Your task:
The required output is the line containing "2025-08-06 18:20" and every line after it, transcribed exactly through the end of the data below.
==================================================
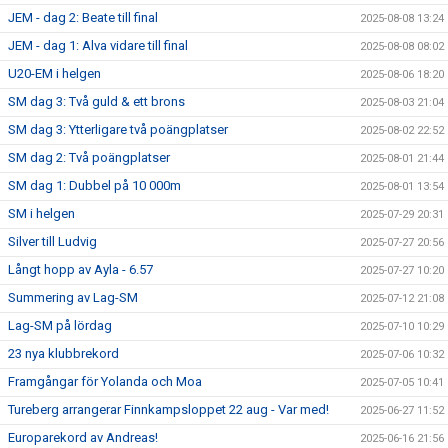
JEM - dag 2: Beate till final
2025-08-08 13:24
JEM - dag 1: Alva vidare till final
2025-08-08 08:02
U20-EM i helgen
2025-08-06 18:20
SM dag 3: Två guld & ett brons
2025-08-03 21:04
SM dag 3: Ytterligare två poängplatser
2025-08-02 22:52
SM dag 2: Två poängplatser
2025-08-01 21:44
SM dag 1: Dubbel på 10 000m
2025-08-01 13:54
SM i helgen
2025-07-29 20:31
Silver till Ludvig
2025-07-27 20:56
Långt hopp av Ayla - 6.57
2025-07-27 10:20
Summering av Lag-SM
2025-07-12 21:08
Lag-SM på lördag
2025-07-10 10:29
23 nya klubbrekord
2025-07-06 10:32
Framgångar för Yolanda och Moa
2025-07-05 10:41
Tureberg arrangerar Finnkampsloppet 22 aug - Var med!
2025-06-27 11:52
Europarekord av Andreas!
2025-06-16 21:56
==================================================
Answer box:
2025-08-06 18:20
SM dag 3: Två guld & ett brons
2025-08-03 21:04
SM dag 3: Ytterligare två poängplatser
2025-08-02 22:52
SM dag 2: Två poängplatser
2025-08-01 21:44
SM dag 1: Dubbel på 10 000m
2025-08-01 13:54
SM i helgen
2025-07-29 20:31
Silver till Ludvig
2025-07-27 20:56
Långt hopp av Ayla - 6.57
2025-07-27 10:20
Summering av Lag-SM
2025-07-12 21:08
Lag-SM på lördag
2025-07-10 10:29
23 nya klubbrekord
2025-07-06 10:32
Framgångar för Yolanda och Moa
2025-07-05 10:41
Tureberg arrangerar Finnkampsloppet 22 aug - Var med!
2025-06-27 11:52
Europarekord av Andreas!
2025-06-16 21:56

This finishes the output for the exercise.